* **What to produce**
Set down exactly each line of the entries below, beginning at the one that contains "Space and The Universe" and ending at the last, and no others.

* **Data for review**
※

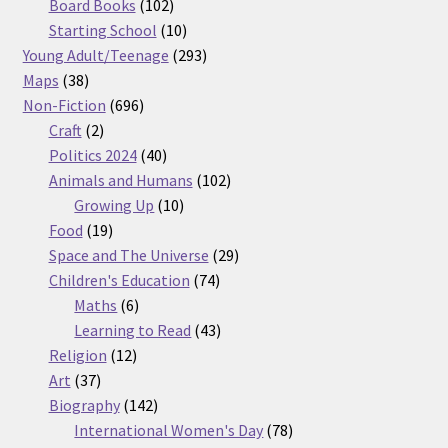
products
102
Board Books
102
products
10
Starting School
10
products
293
Young Adult/Teenage
293
38
products
Maps
38
products
696
Non-Fiction
696
2
products
Craft
2
products
40
Politics 2024
40
products
102
Animals and Humans
102
10
products
Growing Up
10
19
products
Food
19
products
29
Space and The Universe
29
74
products
Children's Education
74
6
products
Maths
6
products
43
Learning to Read
43
12
products
Religion
12
37
products
Art
37
products
142
Biography
142
products
78
International Women's Day
78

※

* **Exercise solution**
Space and The Universe
29
74
products
Children's Education
74
6
products
Maths
6
products
43
Learning to Read
43
12
products
Religion
12
37
products
Art
37
products
142
Biography
142
products
78
International Women's Day
78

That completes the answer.